Questi sintomi possono essere accompagnati da una sensazione di bruciore o dolore durante l’espulsione dell’urina. Purtroppo, accade spesso che tali manifestazioni vengano trattate inizialmente con antibiotici pensando a una cistite batterica. Se però i disturbi persistono nonostante la terapia o se le colture urinarie risultano negative, è imperativo approfondire la diagnosi. Il persistere di sintomi irritativi in assenza di infezione batterica è infatti un campanello d’allarme specifico che l’urologo dovrà indagare per escludere la presenza di un carcinoma in situ o di altre formazioni vescicali.
I fattori di rischio e quando rivolgersi al medico
Comprendere i fattori di rischio aiuta ad alzare la soglia di attenzione verso il tumore della vescica. Il fumo di sigaretta è considerato il principale responsabile dello sviluppo di questa neoplasia, incidendo in modo determinante sulla probabilità di ammalarsi. Le sostanze cancerogene inalate vengono infatti filtrate dai reni e si accumulano nell’urina, rimanendo a contatto con le pareti vescicali e danneggiandone le cellule nel tempo.

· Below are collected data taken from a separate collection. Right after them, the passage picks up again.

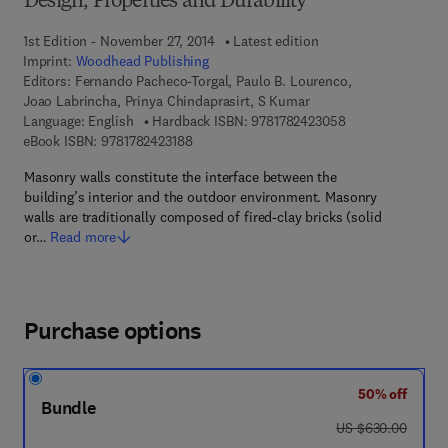
Design, Properties and Durability
1st Edition - November 27, 2014
Latest edition
Imprint:
Woodhead Publishing
Editors:
Fernando Pacheco-Torgal, Paulo B. Lourenco,
Joao Labrincha, Prinya Chindaprasirt, S Kumar
9 7 8 - 1 - 7 8 2 4
Language: English
Hardback ISBN:
9781782423058
9 7 8 - 1 - 7 8 2 4 2 - 3 1 8 - 8
eBook ISBN:
9781782423188
Masonry walls constitute the interface between the
building’s interior and the outdoor environment. Masonry
walls are traditionally composed of fired-clay bricks (solid
or…
Read more
Purchase options
50% off
Bundle
was US $630.00
US $630.00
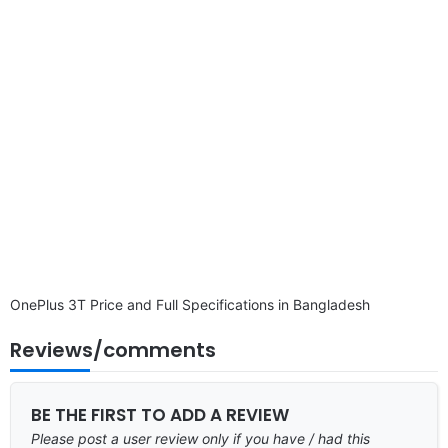
disclaimer
OnePlus 3T Price and Full Specifications in Bangladesh
Reviews/comments
BE THE FIRST TO ADD A REVIEW
Please post a user review only if you have / had this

Anche l’esposizione professionale a certe sostanze chimiche, utilizzate ad esempio nell’industria delle vernici, della gomma o del cuoio, costituisce un fattore di rischio rilevante. L’età avanzata è un altro elemento da considerare, poiché l’incidenza aumenta progressivamente dopo i 50 anni. Pertanto, chi rientra in queste categorie deve prestare massima attenzione a qualsiasi cambiamento nelle abitudini urinarie. In presenza di sangue nelle urine o di disturbi minzionali che non si risolvono rapidamente, la scelta più saggia è prenotare una visita specialistica ed eseguire un’ecografia dell’apparato urinario. La tempestività è la migliore alleata per la salute della vescica.